Aqualate Mere

Aqualate Mere (Flickr: David Lovett)

Amid vocal local opposition, a berry grower which supplies one of the UK’s largest fruit producer organisations and a key Poupart Group business has won the right to continue using polytunnels.

TW Busby & Son, which grows strawberries and raspberries on four sites in Staffordshire, got planning permission from Stafford Borough Council on Monday (21 September) to retain its polytunnels on land between Wilbrighton Road and Stafford Road in Coley.

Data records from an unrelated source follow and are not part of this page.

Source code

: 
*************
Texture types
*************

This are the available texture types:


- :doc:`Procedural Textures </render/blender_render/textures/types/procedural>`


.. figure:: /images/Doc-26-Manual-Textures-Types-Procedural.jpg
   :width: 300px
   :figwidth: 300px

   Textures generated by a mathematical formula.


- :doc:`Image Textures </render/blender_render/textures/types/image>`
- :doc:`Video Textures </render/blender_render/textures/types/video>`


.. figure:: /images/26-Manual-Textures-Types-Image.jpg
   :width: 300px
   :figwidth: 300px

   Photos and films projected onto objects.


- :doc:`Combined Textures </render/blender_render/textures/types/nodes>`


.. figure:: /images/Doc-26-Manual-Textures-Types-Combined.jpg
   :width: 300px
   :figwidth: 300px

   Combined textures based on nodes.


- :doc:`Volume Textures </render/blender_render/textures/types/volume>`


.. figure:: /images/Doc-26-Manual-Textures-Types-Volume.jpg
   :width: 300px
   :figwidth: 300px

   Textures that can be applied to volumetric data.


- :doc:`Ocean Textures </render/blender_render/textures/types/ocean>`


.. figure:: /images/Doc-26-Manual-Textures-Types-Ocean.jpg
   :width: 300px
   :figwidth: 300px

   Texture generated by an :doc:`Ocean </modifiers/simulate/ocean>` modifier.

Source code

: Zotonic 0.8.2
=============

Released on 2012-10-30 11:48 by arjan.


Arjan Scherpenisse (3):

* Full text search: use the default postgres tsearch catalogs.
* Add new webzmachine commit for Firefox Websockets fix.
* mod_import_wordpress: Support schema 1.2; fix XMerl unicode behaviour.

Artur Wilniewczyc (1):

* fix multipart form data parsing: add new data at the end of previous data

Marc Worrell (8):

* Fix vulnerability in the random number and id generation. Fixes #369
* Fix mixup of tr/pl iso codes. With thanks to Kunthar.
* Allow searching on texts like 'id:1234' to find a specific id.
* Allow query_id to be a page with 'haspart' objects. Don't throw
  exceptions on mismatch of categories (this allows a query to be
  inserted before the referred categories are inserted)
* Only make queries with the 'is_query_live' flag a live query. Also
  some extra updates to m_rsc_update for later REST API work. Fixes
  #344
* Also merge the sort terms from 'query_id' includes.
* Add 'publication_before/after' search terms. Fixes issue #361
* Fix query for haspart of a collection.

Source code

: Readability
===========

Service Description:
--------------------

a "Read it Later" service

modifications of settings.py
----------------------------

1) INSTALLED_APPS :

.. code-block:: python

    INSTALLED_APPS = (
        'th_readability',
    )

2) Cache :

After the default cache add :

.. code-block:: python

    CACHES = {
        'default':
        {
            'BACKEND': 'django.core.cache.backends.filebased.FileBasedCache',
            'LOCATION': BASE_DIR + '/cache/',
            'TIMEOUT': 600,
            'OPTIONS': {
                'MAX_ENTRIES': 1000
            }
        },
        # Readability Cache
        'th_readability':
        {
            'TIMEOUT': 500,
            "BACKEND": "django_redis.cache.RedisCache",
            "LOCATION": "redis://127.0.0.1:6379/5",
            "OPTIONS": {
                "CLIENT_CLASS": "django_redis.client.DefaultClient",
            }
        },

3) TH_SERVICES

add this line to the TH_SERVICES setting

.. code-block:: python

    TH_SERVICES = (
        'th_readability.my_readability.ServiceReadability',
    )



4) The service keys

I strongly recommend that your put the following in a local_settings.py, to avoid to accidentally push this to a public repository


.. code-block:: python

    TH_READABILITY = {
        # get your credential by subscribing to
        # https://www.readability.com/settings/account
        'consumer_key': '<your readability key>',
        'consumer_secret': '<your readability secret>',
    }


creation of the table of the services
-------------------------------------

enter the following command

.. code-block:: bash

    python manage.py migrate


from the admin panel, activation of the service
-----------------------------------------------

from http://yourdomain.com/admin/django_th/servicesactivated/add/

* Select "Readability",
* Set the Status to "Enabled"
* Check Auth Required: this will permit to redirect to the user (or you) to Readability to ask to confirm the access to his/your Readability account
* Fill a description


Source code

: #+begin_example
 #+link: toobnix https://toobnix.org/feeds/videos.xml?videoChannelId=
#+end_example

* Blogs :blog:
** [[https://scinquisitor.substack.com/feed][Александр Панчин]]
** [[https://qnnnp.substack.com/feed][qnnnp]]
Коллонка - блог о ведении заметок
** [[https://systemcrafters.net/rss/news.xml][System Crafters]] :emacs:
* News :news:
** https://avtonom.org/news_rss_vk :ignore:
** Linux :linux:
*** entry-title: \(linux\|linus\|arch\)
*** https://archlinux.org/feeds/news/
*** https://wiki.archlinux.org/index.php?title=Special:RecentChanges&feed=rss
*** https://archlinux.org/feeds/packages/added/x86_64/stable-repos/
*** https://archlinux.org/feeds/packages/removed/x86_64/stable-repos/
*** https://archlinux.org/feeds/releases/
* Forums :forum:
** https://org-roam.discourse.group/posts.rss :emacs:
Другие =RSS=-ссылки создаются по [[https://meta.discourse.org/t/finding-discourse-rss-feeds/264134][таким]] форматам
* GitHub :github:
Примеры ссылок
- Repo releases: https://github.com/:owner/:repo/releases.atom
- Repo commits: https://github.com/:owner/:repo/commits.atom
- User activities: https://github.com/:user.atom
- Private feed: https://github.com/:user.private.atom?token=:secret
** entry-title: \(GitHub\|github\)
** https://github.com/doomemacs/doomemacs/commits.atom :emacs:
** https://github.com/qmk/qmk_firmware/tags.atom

A protest group, Say No To Polytunnels, has been making its discontentment known, while local residents wrote to the planning authority in the run-up to the decision to express fears on traffic, noise and visual issues, plus potential harm to protected species, birds and the adjacent Aqualate Mere nature reserve, the largest area of open water in the West Midlands.

Local MP Bill Cash also chipped in, telling the planning authority that he backed residents with their fears, and noted that a wide-ranging assessment on the TW Busby & Son plans was needed in terms of the financial benefits to the rural economy.

Tom Busby, of TW Busby & Son, a member of the Asplins PO, and a grower of preferred varieties for Poupart firm BerryWorld, said: “We don’t want to be the unapproachable big business in the countryside with no concern for local residents.

“Some of the views expressed are unreasonable, but we are happy to meet local residents and see if as a business we can alleviate their concerns and work alongside them.

“We’ve been on the site for the last six or seven years, but it’s only the last two years or so that councils have started wanting planning permission. The conditions we have to meet are above and beyond what you normally have to meet, including a reduction in the production area, and it’s not going to be inexpensive for us.

'We have no mass expansion planned, though – you ultimately put these applications in to make things flexible, and that can be disconcerting to some.”